» **EXCERPT**:
——————————

Thursday, May 7, 2015

Mayor Child Porn Scandal In North Las Vegas?

This is going to blow up, no matter what side of the political side you fall on.
From the LVRJ:
Former Chief Joseph Chronister, who retired Thursday, said that while one of his detectives investigated, he now wishes his department had done a more and had sought help from an outside agency.
North Las Vegas Police got the case after the mayor asked the department for help removing what he believed to be child pornography from his personal iPad. A detective helped out, but didn’t check any of the mayor’s other electronic devices or press Lee on why his story didn’t make sense in light of evidence found, a police report filed last year shows.
Asked if anyone else would have been treated the same way, the chief said the short answer is no.
“We’re talking about the mayor of North Las Vegas,” Chronister said. “He is a person of authority. He is a person of power. He absolutely has the ability to control certain aspects of our department.”
That includes who the chief of police is. Chronister said that Lee, who took office in July 2013, told him last December that he had to leave the department by June.
A North Las Vegas police officer since 1989, Chronister said he and Lee have clashing personalities, and that Lee wants “bobbleheads” in government who never disagree.
Reached for comment Thursday, Lee said he wasn’t investigated for possession of child pornography — he was a victim. He said he contacted police because he was worried children were being harmed and he felt he should give them his iPad in case it could stop a bad guy.
But Lee’s version of the events doesn’t match the police report or Chronister’s account of what happened.
PORNOGRAPHY FOUND
According to a report filed by Detective Mark Hoyt, another officer was at City Hall when the mayor approached him on Oct. 9, 2014.
Chronister said he was told that Lee “grabbed” the officer and said “he had an issue with kiddie porn popping up on his computer.”

——————————

» **DATASET EXCERPT**:

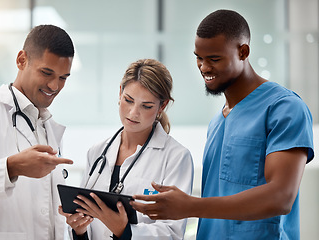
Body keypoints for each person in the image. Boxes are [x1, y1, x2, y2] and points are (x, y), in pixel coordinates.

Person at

——————————

» **TASK TO COMPLETE**:
Please answer these about the post on the North Las Vegas mayor:
(a) In what month and year did Lee take office?
(b) Since what year had Chronister been a North Las Vegas police officer?
(c) On what date did the mayor approach an officer at City Hall, according to Detective Mark Hoyt's report?
The lines have no connection to the text.

» **RESPONSE FOR THIS EXERCISE**:
(a) July 2013
(b) 1989
(c) Oct. 9, 2014